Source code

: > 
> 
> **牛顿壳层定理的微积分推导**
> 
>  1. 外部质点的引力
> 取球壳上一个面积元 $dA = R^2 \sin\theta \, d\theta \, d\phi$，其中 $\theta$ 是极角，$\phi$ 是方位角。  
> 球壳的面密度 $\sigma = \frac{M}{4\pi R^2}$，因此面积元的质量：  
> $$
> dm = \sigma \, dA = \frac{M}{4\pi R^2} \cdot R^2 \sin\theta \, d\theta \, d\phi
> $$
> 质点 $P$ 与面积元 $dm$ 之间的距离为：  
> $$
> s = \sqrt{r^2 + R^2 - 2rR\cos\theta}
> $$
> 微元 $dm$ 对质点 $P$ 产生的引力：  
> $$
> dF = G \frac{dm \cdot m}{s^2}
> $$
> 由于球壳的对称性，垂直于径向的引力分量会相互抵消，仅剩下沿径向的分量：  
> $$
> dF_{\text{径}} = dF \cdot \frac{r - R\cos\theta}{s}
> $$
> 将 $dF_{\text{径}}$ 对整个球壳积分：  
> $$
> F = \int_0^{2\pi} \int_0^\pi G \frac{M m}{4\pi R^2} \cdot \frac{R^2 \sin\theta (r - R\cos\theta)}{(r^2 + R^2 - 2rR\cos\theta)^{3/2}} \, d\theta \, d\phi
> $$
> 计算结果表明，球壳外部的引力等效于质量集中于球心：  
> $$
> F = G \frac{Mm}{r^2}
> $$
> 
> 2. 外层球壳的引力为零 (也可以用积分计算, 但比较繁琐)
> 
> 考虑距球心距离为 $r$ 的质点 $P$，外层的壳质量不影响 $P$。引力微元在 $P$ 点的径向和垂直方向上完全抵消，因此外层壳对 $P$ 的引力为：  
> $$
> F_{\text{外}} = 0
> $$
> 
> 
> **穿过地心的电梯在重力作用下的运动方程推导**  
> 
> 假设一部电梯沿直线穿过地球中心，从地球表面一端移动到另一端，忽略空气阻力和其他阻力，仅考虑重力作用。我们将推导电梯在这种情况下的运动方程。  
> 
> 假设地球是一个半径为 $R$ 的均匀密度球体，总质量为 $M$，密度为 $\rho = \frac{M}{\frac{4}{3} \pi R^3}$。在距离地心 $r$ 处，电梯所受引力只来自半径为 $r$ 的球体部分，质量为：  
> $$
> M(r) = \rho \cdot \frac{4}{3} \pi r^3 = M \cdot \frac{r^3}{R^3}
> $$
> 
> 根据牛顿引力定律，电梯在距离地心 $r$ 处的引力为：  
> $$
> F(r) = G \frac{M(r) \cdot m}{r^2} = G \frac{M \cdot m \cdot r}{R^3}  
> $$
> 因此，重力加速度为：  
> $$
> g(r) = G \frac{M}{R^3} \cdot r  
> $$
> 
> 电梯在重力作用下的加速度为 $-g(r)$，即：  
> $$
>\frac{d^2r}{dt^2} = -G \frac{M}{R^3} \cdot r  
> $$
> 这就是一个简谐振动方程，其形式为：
----
### Exercise prompt
State how many lines in the material contain the string "cdot", matching case exactly. Reply with the number alone.

### Output of the task
8